Third, the processed
bam files are sorted and indexed:

                  samtools sort -Cakrawala sort_tempdir -o ENCFF000PED.chr12.rmdup.filt.sort.bam
                  \
                  ENCFF000PED.chr12.rmdup.filt.bam  samtools index ENCFF000PED.chr12.rmdup.filt.sort.bam  module unload samtools module unload picard module unload NGSUtils
                

This concludes processing of alignments to remove unwanted signal.

Finally
we can compute the
read coverage normalised to 1x coverage
using tool

bamCoverage

from deepTools, a set of tools developed for ChIP-seq data analysis and visualisation. Normalised tracks enable comparing libraries sequenced to a different depth when viewing them in a genome browser such as

IGV
.

Here we use normalisation per genomic content

--normalizeUsing
RPGC

which scales the coverage to 1x, enabling us to compare tracks from different libraries (which have a different library size).
RPGC (sendirisendiri polong) = number of reads per bin / scaling factor for 1x average coverage. The scaling factor, in turn, is determined from the sequencing depth: (kuantitas number of mapped reads * fragment length) / effective genome size.

We are still working with subset of data (chromosomes 1 and 2) hence the
effective genome size
used here is 492449994 (4.9e8). For
hg19
the effective genome size would be set to 2.45e9 (see publication.
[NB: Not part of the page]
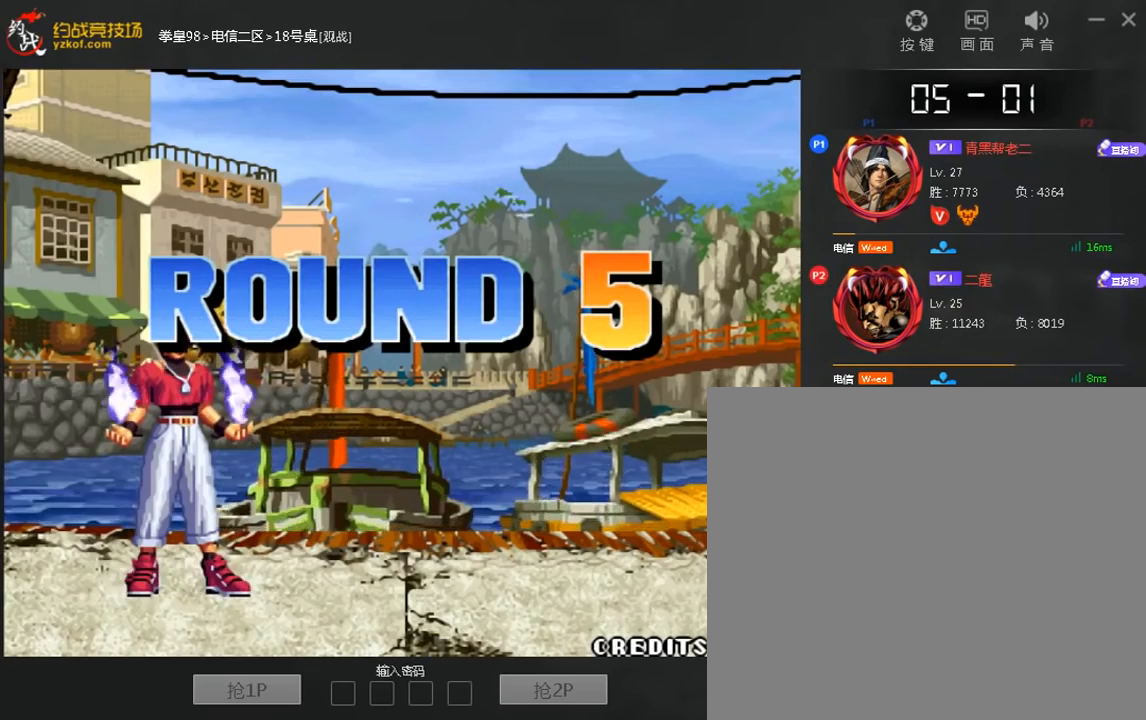
Gameplay with a controller (arcade stick); each line is a JSON object with the inputs held at the frame after it (dt_ms = milliseconds from this image to that frame). "events" lists button and stick changes between this image and that frame as [ms after this image, input, new state], when the widget could be followed in between. Not read: A L3 R3.
{"dt_ms": 480, "buttons": [], "left_stick": "center", "events": []}
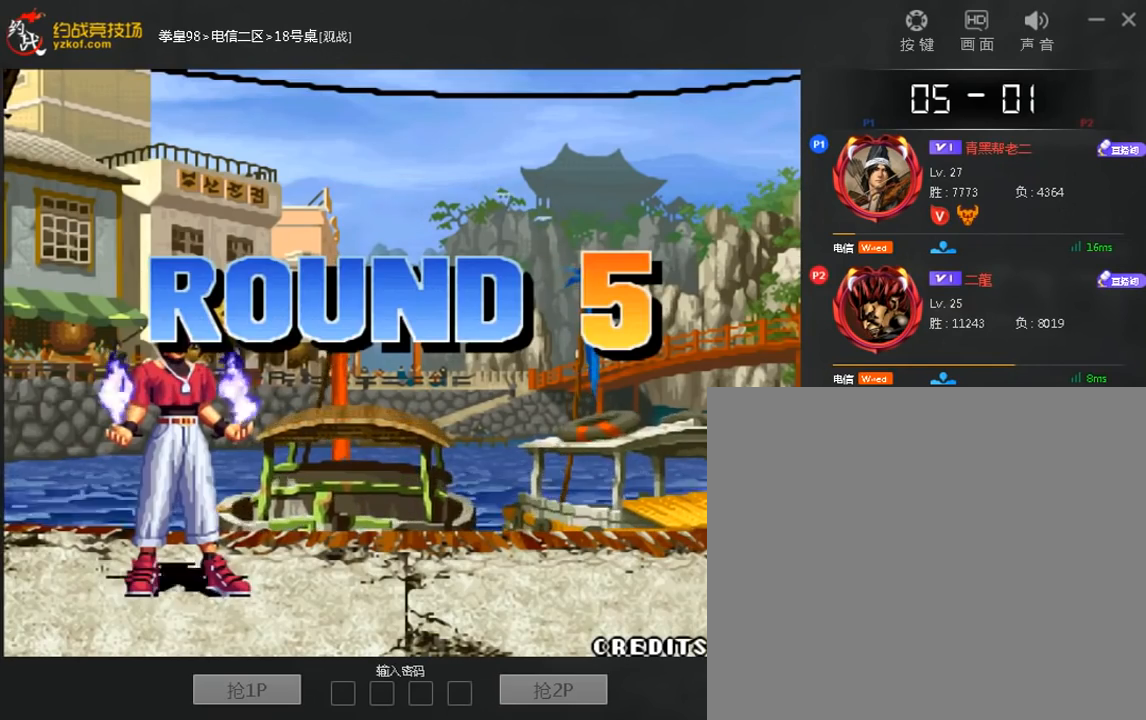
{"dt_ms": 520, "buttons": [], "left_stick": "center", "events": [[80, "left_stick", "up"], [280, "left_stick", "center"], [400, "D", "down"], [480, "D", "up"]]}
The reads are extended to 110 nt
(the fragment length obtained from the cross correlation computation) and
summarised in 50 bp bins
(no smoothing).

                  module load deepTools/3.3.2  bamCoverage --bam ENCFF000PED.chr12.rmdup.filt.sort.bam
                  \
                  --outFileName ENCFF000PED.chr12.cov.norm1x.bedgraph
                  \
                  --normalizeUsing RPGC --effectiveGenomeSize
                  492449994
                  --extendReads
                  110
                  \
                  --binSize
                  50
                  --outFileFormat bedgraph
                

Cumulative enrichment¶

Cumulative enrichment, aka BAM fingerprint, is yet another way of assesing the quality of ChIP-seq signal. It determines how well the signal in the ChIP-seq sample can be differentiated from the background distribution of reads in the control input sample.
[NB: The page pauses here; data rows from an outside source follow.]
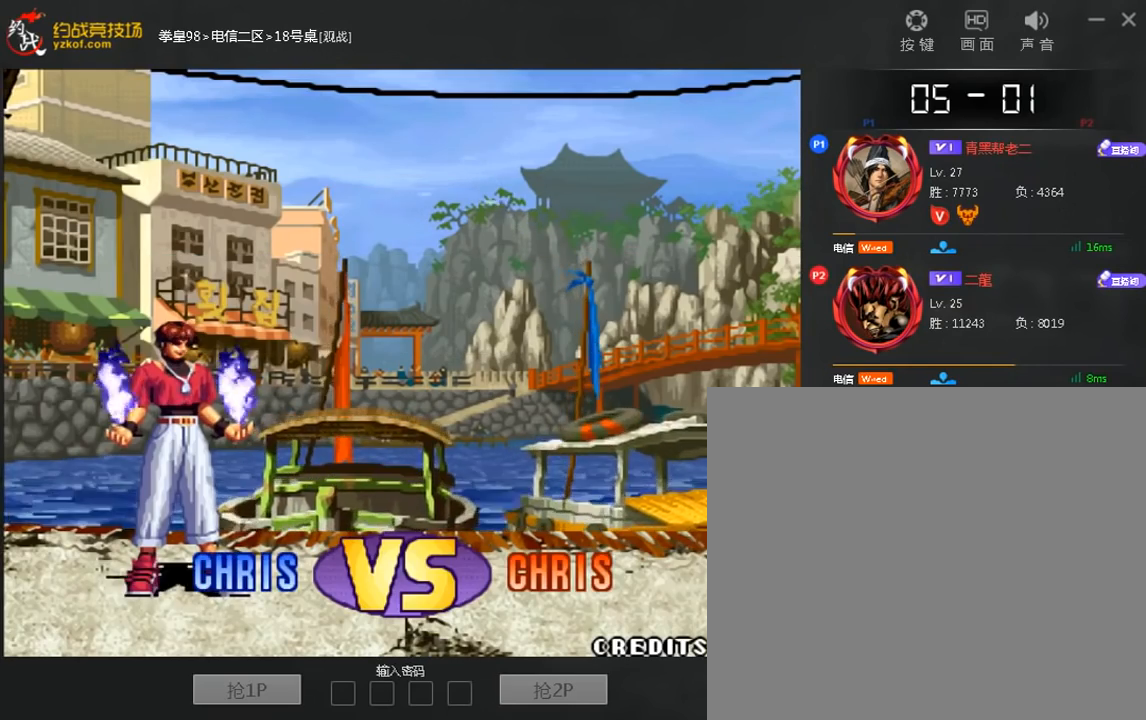
{"dt_ms": 1000, "buttons": [], "left_stick": "center"}
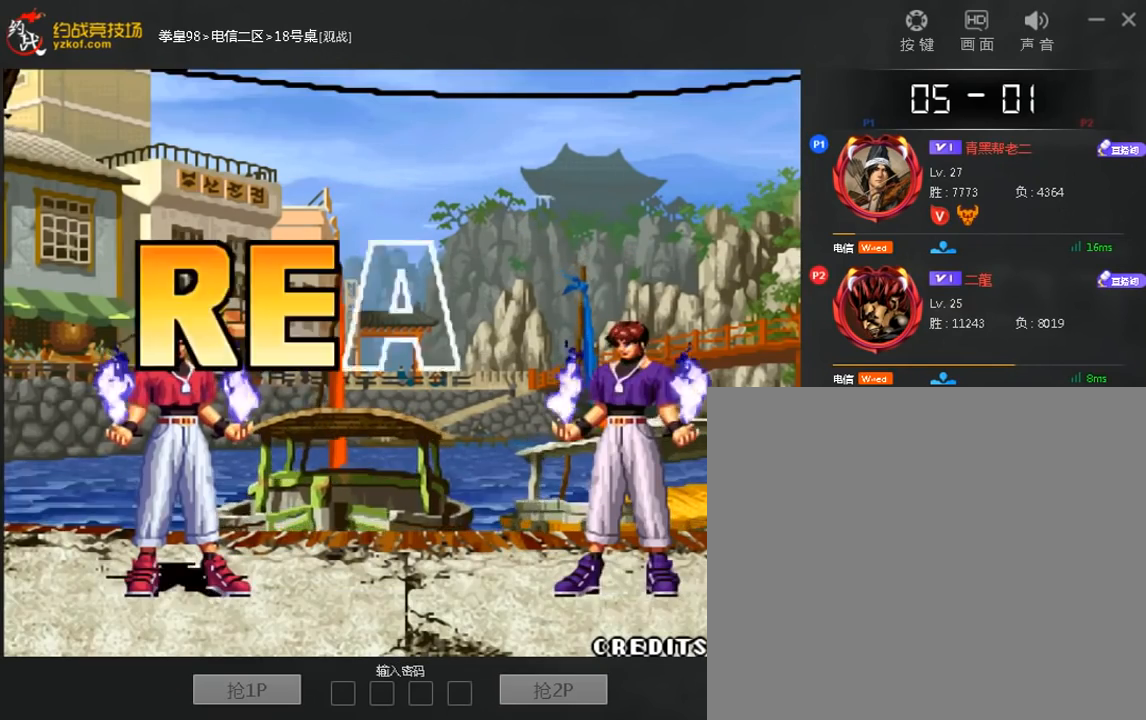
{"dt_ms": 520, "buttons": [], "left_stick": "center", "events": []}
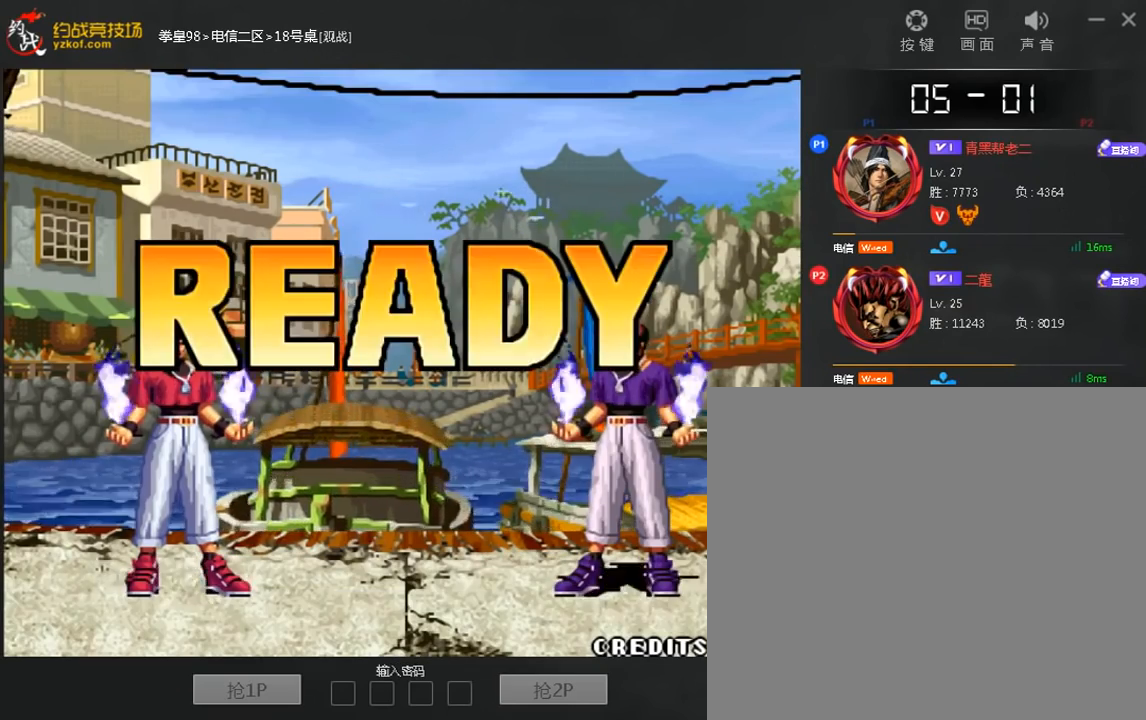
{"dt_ms": 480, "buttons": [], "left_stick": "center", "events": []}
Cumulative enrichment is obtained by sampling indexed BAM files and plotting a profile of cumulative read coverages for each. All reads overlapping a window (polong) of the specified length are counted; these counts are sorted and the cumulative sum is finally plotted.
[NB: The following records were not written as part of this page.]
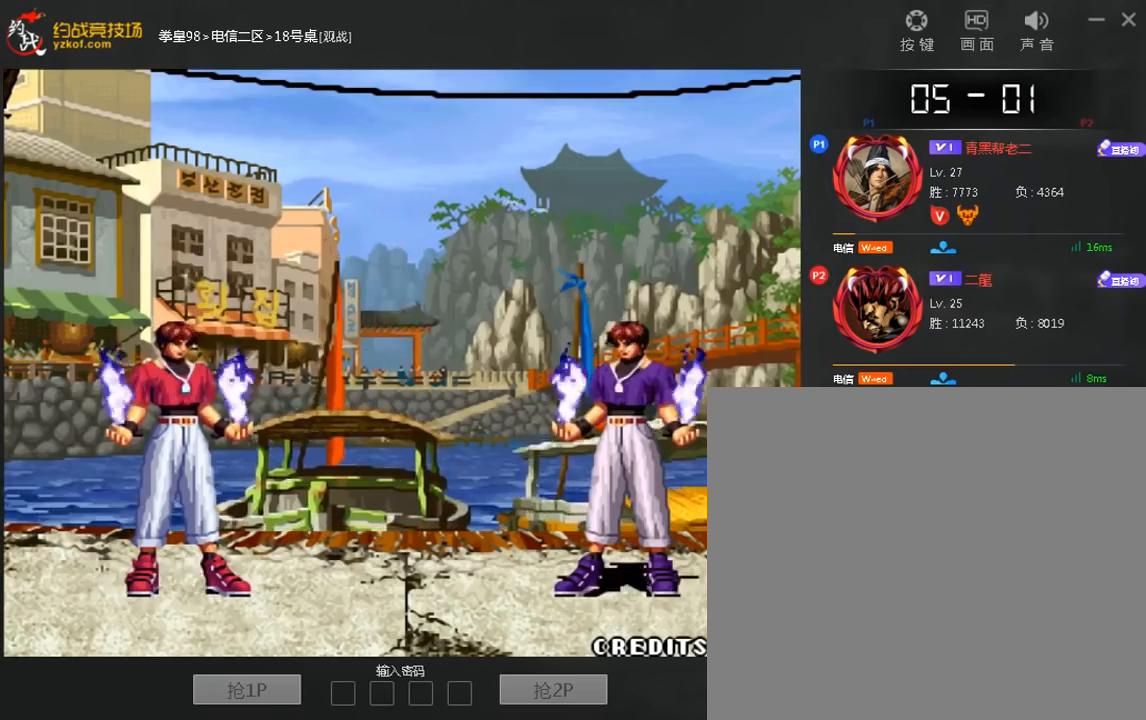
{"dt_ms": 520, "buttons": [], "left_stick": "center", "events": [[360, "C", "down"], [440, "C", "up"]]}
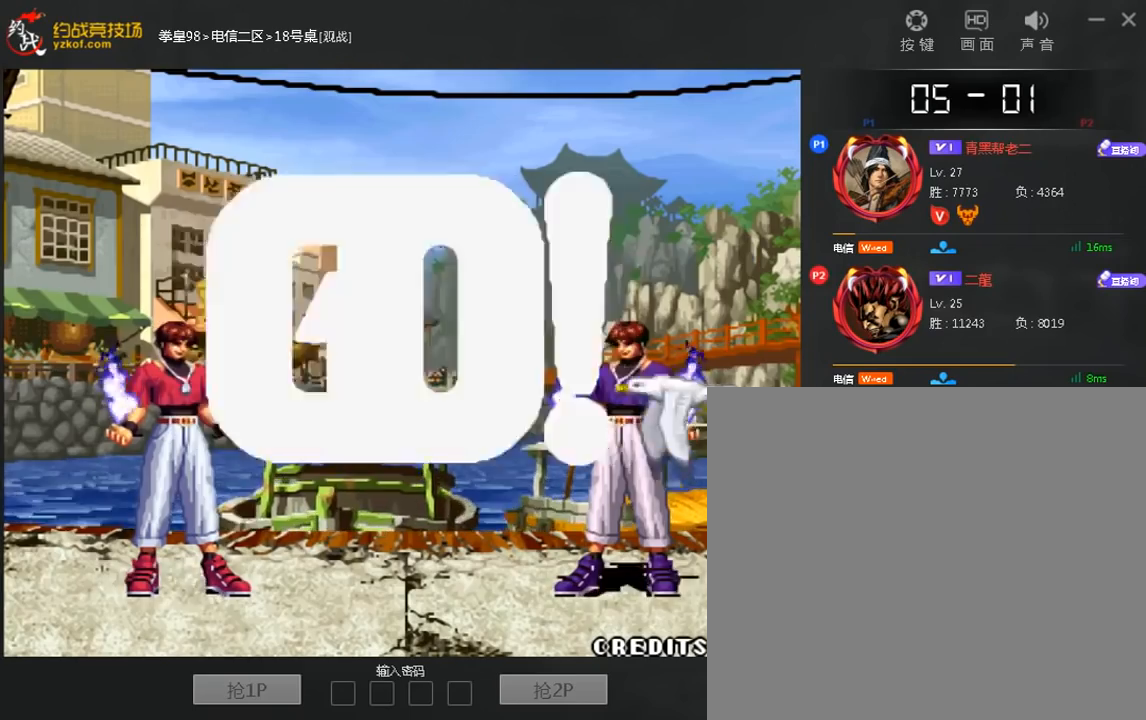
{"dt_ms": 480, "buttons": ["C"], "left_stick": "center", "events": [[40, "C", "down"], [160, "C", "up"], [440, "C", "down"]]}
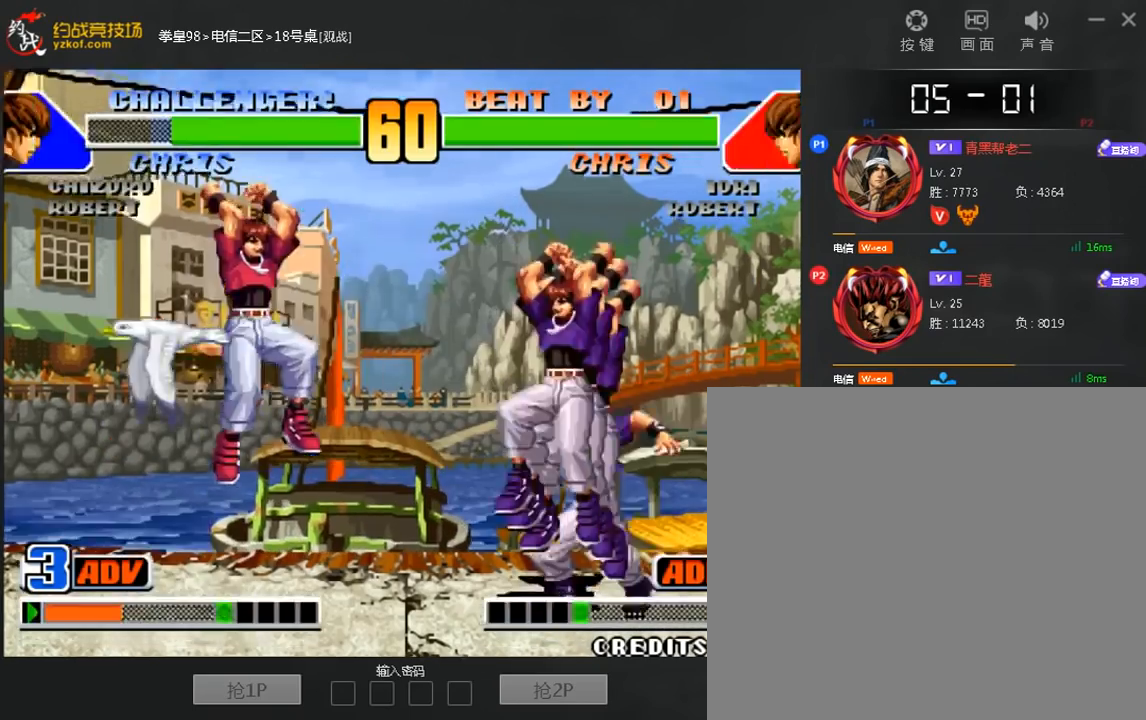
{"dt_ms": 520, "buttons": [], "left_stick": "center", "events": [[200, "C", "up"], [200, "left_stick", "left"], [280, "left_stick", "center"], [360, "left_stick", "down"], [440, "left_stick", "center"]]}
For factors that will enrich well-defined, rather narrow regions (such as transcription factors), the resulting plot can be used to assess the strength of a ChIP, but the broader the enrichments are to be expected, the less clear the plot will be. Vice versa, if you do not know what kind of signal to expect, the fingerprint plot will give you a straight-forward indication of how careful you will have to be during your downstream analyses to separate the noise from meaningful signal.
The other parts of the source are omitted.